WHAT YOU ARE ASKED TO DO -
The lines to copy are those in the listing that hold the word "allegation".

== RECORDS PROVIDED

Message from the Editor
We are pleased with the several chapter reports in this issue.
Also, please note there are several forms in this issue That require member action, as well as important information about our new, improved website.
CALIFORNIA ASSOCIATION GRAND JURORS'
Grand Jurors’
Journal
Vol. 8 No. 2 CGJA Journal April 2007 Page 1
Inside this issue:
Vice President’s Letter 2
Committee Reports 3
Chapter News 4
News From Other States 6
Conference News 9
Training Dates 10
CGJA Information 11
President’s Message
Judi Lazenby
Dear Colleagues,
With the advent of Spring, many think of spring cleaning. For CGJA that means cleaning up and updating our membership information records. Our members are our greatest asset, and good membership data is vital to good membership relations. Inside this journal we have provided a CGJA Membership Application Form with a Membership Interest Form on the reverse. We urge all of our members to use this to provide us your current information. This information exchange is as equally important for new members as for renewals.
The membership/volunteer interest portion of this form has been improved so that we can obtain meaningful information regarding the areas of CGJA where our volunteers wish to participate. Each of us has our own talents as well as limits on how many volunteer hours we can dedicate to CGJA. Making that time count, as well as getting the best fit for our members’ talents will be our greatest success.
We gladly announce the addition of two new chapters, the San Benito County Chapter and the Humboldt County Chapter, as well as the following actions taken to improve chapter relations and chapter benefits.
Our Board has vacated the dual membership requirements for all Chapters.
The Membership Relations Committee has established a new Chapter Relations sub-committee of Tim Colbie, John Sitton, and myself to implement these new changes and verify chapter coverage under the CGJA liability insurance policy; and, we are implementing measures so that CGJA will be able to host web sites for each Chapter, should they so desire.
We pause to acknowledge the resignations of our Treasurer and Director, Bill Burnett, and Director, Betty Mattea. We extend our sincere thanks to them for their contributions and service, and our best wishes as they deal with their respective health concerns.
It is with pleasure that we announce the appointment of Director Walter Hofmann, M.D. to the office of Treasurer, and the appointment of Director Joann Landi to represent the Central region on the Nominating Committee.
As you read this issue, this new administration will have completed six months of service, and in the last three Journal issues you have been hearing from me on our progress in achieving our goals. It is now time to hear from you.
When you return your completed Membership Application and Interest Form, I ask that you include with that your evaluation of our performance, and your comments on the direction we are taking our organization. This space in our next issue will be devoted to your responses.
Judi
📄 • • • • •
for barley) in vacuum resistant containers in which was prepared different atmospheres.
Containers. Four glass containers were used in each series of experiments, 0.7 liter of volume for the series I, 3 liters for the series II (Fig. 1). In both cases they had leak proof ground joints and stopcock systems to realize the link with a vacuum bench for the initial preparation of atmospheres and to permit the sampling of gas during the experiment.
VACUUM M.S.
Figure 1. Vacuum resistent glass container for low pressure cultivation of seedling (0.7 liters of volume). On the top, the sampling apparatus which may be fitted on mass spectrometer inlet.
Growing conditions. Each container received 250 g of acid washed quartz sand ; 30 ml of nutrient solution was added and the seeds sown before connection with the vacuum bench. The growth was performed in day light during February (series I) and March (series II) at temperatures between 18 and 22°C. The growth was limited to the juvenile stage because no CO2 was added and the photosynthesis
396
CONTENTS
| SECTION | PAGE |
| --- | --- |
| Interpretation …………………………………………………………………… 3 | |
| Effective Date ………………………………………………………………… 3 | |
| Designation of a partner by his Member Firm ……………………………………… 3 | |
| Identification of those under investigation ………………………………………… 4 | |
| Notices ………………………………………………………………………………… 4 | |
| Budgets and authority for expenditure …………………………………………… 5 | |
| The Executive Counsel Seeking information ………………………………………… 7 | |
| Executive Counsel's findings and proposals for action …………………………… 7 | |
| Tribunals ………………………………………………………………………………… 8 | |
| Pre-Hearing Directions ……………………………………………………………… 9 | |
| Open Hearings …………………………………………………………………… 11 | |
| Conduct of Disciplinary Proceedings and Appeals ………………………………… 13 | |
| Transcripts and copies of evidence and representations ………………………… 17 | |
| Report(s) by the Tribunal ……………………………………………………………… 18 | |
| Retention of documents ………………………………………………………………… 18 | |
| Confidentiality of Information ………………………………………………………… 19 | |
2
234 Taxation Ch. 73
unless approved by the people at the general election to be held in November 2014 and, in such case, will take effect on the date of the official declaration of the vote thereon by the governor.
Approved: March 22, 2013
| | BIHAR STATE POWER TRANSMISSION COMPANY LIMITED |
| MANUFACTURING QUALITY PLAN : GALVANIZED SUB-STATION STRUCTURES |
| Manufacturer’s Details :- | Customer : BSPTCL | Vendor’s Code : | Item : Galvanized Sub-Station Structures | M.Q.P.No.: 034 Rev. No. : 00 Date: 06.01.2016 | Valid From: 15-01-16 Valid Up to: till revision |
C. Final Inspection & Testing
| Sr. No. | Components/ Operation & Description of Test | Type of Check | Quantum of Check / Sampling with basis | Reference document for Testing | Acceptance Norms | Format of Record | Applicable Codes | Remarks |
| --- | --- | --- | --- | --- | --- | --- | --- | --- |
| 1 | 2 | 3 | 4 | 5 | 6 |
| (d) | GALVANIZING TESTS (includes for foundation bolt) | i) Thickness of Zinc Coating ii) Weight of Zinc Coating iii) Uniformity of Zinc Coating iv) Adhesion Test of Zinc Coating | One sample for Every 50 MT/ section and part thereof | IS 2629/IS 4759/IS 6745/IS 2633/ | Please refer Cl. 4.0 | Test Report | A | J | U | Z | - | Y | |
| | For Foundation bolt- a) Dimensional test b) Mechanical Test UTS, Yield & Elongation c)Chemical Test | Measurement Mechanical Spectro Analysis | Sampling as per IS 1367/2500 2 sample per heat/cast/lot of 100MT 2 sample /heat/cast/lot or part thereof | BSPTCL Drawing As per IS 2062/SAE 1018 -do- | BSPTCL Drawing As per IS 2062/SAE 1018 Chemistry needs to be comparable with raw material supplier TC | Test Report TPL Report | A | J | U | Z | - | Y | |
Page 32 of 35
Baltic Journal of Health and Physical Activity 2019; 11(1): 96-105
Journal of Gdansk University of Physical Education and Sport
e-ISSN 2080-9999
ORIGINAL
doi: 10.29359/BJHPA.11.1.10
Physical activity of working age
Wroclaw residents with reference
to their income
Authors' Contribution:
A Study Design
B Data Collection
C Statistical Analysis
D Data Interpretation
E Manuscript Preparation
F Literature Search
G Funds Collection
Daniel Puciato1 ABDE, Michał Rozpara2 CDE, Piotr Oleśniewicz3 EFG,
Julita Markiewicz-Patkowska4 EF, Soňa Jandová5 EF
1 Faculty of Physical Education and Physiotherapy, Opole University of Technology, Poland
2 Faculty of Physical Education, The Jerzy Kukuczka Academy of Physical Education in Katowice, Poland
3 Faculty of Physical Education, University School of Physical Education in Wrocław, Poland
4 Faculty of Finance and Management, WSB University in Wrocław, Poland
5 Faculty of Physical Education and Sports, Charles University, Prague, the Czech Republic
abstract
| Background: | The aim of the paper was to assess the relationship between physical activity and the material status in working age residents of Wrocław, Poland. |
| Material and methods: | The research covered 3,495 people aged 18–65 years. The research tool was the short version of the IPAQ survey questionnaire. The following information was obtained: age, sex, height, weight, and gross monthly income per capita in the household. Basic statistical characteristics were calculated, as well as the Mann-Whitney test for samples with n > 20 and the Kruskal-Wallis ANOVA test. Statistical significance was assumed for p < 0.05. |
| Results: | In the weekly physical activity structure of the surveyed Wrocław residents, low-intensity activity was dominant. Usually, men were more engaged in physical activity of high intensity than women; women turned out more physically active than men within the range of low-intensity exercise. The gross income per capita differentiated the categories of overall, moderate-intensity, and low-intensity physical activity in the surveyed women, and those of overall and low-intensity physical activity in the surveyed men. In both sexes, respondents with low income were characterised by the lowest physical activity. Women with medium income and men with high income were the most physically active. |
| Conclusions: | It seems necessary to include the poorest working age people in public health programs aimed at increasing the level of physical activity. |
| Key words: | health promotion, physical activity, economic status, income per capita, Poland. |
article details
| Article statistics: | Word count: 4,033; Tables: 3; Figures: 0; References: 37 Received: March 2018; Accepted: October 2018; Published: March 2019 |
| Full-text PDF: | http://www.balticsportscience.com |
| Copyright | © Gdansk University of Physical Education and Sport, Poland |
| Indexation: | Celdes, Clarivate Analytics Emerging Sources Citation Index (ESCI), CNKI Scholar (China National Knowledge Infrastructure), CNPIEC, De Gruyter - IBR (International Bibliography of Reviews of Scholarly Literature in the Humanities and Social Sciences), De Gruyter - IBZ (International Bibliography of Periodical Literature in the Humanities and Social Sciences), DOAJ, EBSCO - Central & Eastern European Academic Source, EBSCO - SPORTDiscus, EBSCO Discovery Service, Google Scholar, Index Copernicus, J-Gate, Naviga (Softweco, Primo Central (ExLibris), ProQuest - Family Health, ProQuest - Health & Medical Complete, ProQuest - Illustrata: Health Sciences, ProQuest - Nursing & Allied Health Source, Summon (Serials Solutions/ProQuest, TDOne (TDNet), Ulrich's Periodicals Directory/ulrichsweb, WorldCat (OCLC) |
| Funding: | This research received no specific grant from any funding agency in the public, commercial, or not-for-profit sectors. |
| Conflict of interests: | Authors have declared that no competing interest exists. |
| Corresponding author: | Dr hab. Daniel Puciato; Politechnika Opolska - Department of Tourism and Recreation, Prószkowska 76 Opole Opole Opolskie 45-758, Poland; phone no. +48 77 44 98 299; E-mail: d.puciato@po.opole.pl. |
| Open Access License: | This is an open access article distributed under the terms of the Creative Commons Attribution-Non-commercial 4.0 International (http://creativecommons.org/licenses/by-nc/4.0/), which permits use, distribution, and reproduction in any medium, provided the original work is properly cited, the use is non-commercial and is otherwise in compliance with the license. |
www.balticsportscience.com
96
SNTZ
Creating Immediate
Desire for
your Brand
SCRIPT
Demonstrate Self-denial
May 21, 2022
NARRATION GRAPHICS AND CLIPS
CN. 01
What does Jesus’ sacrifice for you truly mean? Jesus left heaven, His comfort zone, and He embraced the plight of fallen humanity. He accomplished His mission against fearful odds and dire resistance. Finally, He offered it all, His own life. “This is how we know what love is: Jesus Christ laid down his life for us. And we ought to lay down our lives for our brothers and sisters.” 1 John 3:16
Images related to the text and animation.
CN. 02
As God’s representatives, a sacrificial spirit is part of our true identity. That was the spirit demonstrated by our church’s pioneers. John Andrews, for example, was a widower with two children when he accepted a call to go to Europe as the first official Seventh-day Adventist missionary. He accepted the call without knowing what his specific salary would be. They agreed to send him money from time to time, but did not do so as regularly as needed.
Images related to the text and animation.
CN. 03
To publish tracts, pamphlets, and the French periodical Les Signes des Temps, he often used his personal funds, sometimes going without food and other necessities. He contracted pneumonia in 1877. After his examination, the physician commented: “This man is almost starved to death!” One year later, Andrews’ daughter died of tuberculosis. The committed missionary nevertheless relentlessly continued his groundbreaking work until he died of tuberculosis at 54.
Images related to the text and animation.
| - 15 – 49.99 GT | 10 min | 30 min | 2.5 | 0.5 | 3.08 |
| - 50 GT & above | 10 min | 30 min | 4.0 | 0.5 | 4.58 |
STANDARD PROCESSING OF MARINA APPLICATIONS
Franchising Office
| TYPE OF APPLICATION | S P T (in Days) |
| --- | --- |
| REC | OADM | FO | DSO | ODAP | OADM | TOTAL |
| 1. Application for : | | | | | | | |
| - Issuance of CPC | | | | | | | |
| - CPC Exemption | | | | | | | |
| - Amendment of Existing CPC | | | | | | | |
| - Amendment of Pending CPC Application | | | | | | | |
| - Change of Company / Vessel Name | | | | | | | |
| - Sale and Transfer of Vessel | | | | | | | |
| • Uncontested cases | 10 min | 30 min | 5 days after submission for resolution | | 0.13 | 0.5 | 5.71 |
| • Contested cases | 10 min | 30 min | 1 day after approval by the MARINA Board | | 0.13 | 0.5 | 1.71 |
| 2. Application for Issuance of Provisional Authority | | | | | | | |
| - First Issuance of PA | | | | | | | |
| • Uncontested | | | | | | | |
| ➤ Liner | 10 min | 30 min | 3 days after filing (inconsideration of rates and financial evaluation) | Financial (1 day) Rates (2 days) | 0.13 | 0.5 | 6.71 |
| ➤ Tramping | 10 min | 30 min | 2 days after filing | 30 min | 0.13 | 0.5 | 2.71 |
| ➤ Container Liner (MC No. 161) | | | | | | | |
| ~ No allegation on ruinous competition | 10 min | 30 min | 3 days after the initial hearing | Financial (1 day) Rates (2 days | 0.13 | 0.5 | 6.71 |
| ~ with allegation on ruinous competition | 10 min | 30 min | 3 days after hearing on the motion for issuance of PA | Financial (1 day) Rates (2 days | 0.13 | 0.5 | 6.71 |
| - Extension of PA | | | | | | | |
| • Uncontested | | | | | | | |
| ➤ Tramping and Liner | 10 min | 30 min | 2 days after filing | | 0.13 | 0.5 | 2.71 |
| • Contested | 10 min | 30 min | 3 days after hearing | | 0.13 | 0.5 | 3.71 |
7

====

COMPLETED EXERCISE -
| ~ No allegation on ruinous competition | 10 min | 30 min | 3 days after the initial hearing | Financial (1 day) Rates (2 days | 0.13 | 0.5 | 6.71 |
| ~ with allegation on ruinous competition | 10 min | 30 min | 3 days after hearing on the motion for issuance of PA | Financial (1 day) Rates (2 days | 0.13 | 0.5 | 6.71 |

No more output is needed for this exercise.